I travel a lot for work as I type I’m in Denver at a company strategy workshop. I often go to China and Vietnam for product development and to other places for material sourcing, research, company meetings etc. At those times, everything goes out the window and I focus on what I’m there for every waking minute.

What books and online publications do you read to keep up with the news and advice relevant to what you do?

Since we follow what happens in the tech industry, I read a lot of blogs in that space. Mac Rumors, Tech Crunch, MacNN are a few etc. I’m getting involved in the Sydney start-up community and the entrepreneurial space so I read up a lot about that, and I also follow what’s happening with the companies I’m interested in.

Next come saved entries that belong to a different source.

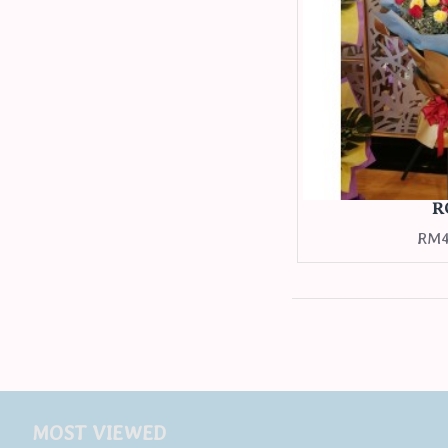
R
RM4
MOST VIEWED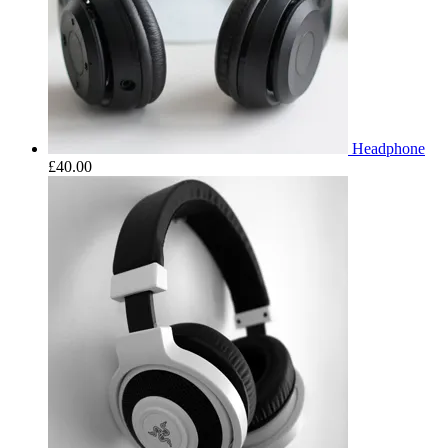
Headphone
£
40.00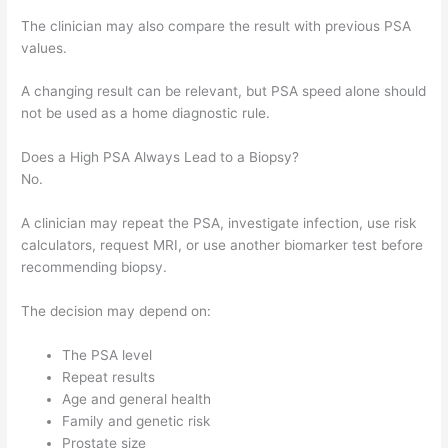
The clinician may also compare the result with previous PSA
values.
A changing result can be relevant, but PSA speed alone should
not be used as a home diagnostic rule.
Does a High PSA Always Lead to a Biopsy?
No.
A clinician may repeat the PSA, investigate infection, use risk
calculators, request MRI, or use another biomarker test before
recommending biopsy.
The decision may depend on:
The PSA level
Repeat results
Age and general health
Family and genetic risk
Prostate size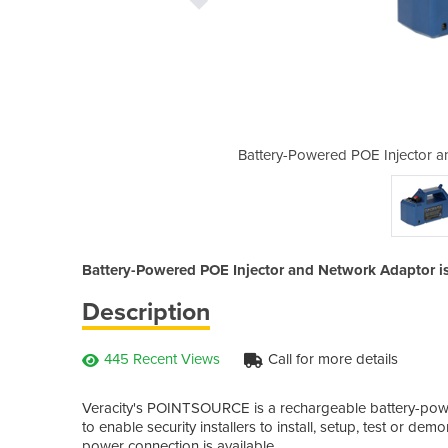
nd Network Adaptor | POINTSOURCE
Battery-Powered POE Injector
Battery-Powered POE Injector and Network Adaptor is a
Description
445 Recent Views
Call for more details
Veracity's POINTSOURCE is a rechargeable battery-power
to enable security installers to install, setup, test or dem
power connection is available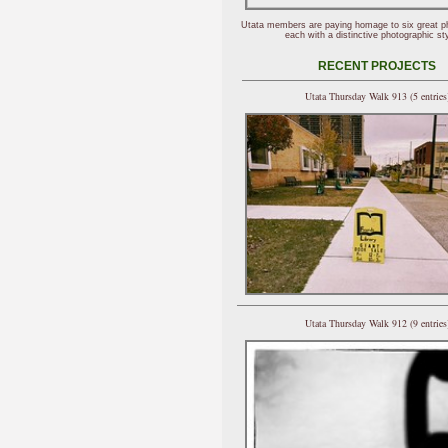
Utata members are paying homage to six great p
each with a distinctive photographic sty
RECENT PROJECTS
Utata Thursday Walk 913 (5 entries
Utata Thursday Walk 912 (9 entries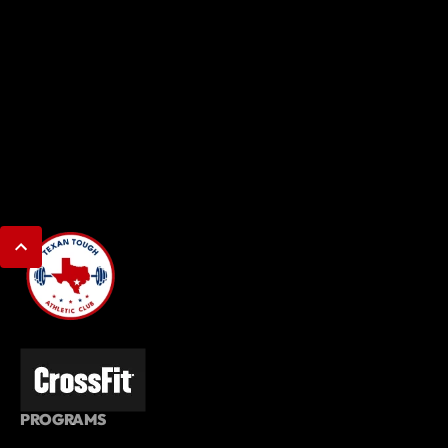
PROGRAMS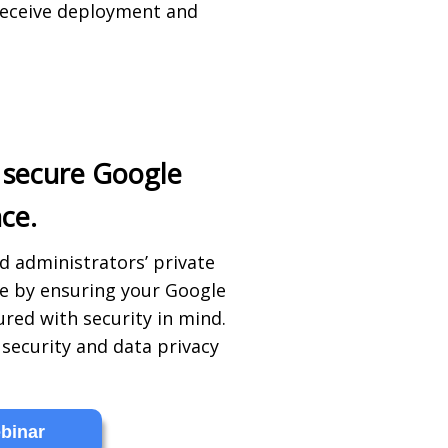
receive deployment and
 secure Google
ce.
d administrators’ private
fe by ensuring your Google
red with security in mind.
security and data privacy
binar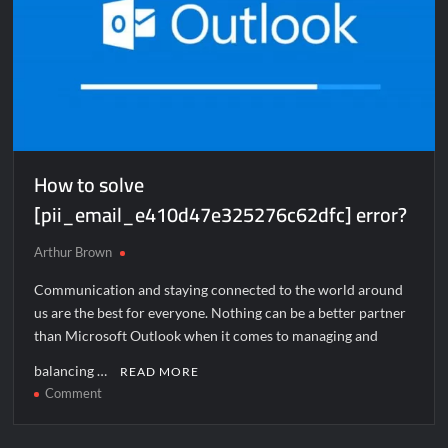
How to solve
[pii_email_e410d47e325276c62dfc] error?
Arthur Brown
Communication and staying connected to the world around
us are the best for everyone. Nothing can be a better partner
than Microsoft Outlook when it comes to managing and
balancing …
READ MORE
on
Comment
How
to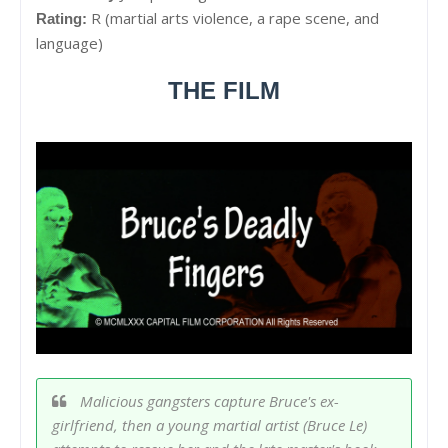
R (martial arts violence, a rape scene, and
Rating:
language)
THE FILM
Malicious gangsters capture Bruce's ex-
girlfriend, then a young martial artist (Bruce Le)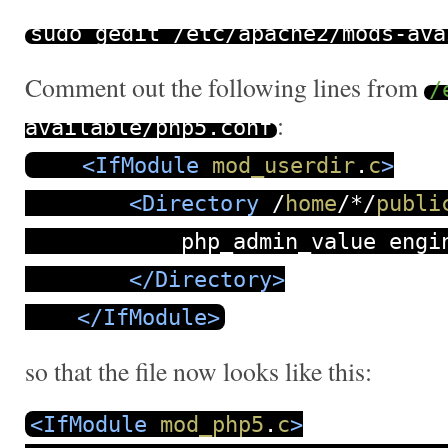
sudo gedit
/
etc
/
apache2
/
mods
-
ava
Comment out the following lines from
/
:
available
/
php5
.
conf
<IfModule
mod_userdir
.
c
>
<Directory
/
home
/
*
/
publi
php_admin_value engine
</Directory>
</IfModule>
so that the file now looks like this:
<IfModule
mod_php5
.
c
>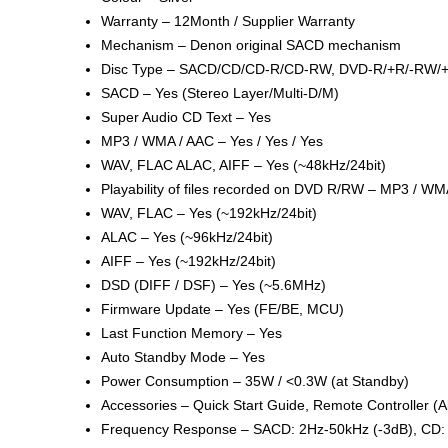
Warranty – 12Month / Supplier Warranty
Mechanism – Denon original SACD mechanism
Disc Type – SACD/CD/CD-R/CD-RW, DVD-R/+R/-RW
SACD – Yes (Stereo Layer/Multi-D/M)
Super Audio CD Text – Yes
MP3 / WMA / AAC – Yes / Yes / Yes
WAV, FLAC ALAC, AIFF – Yes (~48kHz/24bit)
Playability of files recorded on DVD R/RW – MP3 / WMA
WAV, FLAC – Yes (~192kHz/24bit)
ALAC – Yes (~96kHz/24bit)
AIFF – Yes (~192kHz/24bit)
DSD (DIFF / DSF) – Yes (~5.6MHz)
Firmware Update – Yes (FE/BE, MCU)
Last Function Memory – Yes
Auto Standby Mode – Yes
Power Consumption – 35W / <0.3W (at Standby)
Accessories – Quick Start Guide, Remote Controller 
Frequency Response – SACD: 2Hz-50kHz (-3dB), CD: 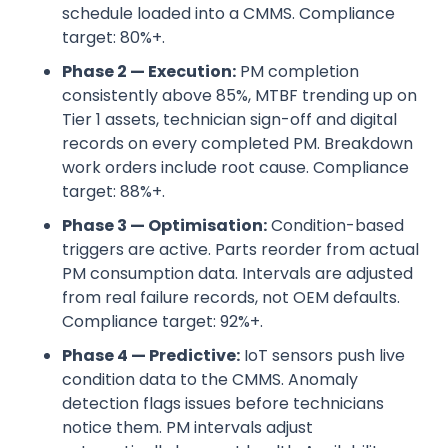
schedule loaded into a CMMS. Compliance
target: 80%+.
Phase 2 — Execution:
PM completion
consistently above 85%, MTBF trending up on
Tier 1 assets, technician sign-off and digital
records on every completed PM. Breakdown
work orders include root cause. Compliance
target: 88%+.
Phase 3 — Optimisation:
Condition-based
triggers are active. Parts reorder from actual
PM consumption data. Intervals are adjusted
from real failure records, not OEM defaults.
Compliance target: 92%+.
Phase 4 — Predictive:
IoT sensors push live
condition data to the CMMS. Anomaly
detection flags issues before technicians
notice them. PM intervals adjust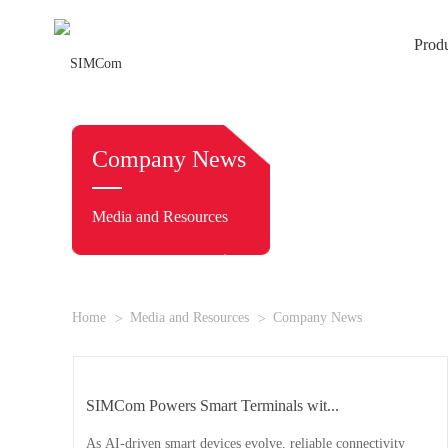
Prod
Company News
Media and Resources
Home
Media and Resources
Company News
SIMCom Powers Smart Terminals wit...
As AI-driven smart devices evolve, reliable connectivity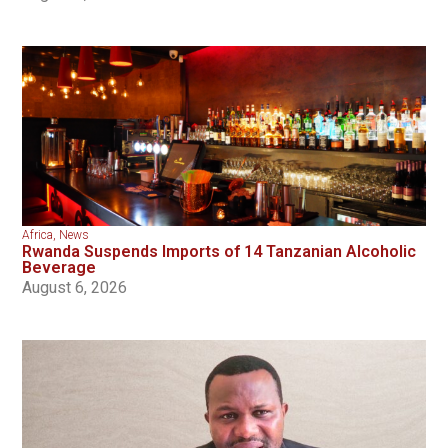
Africa
,
News
Rwanda Suspends Imports of 14 Tanzanian Alcoholic
Beverage
August 6, 2026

What do you believe needs to change in Australia for us to see more successful female entrepreneurs?

I think a lot of it is about awareness, and making women feel like they can do their own thing, and they know where to go for support. The numbers of women in the startup world and female CEO’s in larger organisations are low, but they’re creeping up. Things are starting to move more in Sydney now, especially with programs like EWW and Blue Chilli’s SheStarts, Jo Burstons Rare Birds movement, and others like it.

What opportunities are you hoping to gain from being selected for this year's global EY Winning Women Entrepreneur program?

I’m really looking forward to the learning and sharing that comes with being part of something as inspiring as EWW. I can’t wait to meet like minded people, hear about their experiences and hope that they can learn from mine. I can’t wait to be inspired by what these amazing women have achieved, and I want to hear how they manage to keep all their plates in the air and how they manage when they drop one here and there.

What are your future ambitions for the business? How big can it go?

As we focus on bags and cases for digital devices now, we are essentially an accessories company. There’s a lot of scope in this, and we are making plans for how that expands out over the next 3-5 years, both by product and by geographically. We recently acquired an American brand of very high end phone cases called Element Case. The last few months and the near future are all about merging the operations of Element Case into the STM house, and managing the identities of the 2 brands (that have 2 very different markets and products) completely separately.  

Which women inspire you?

I’m inspired by a lot of women in my life- women in my family who juggle work and family, and those who are totally committed to their kids and have patience that I have never experienced. Outside my family, I’m inspired by all walks of life, but the ones I’m really fascinated by are women who have walked in my shoes- those who juggle family and a company/brand, and I’m desperate to know how they practically manage their day to day lives.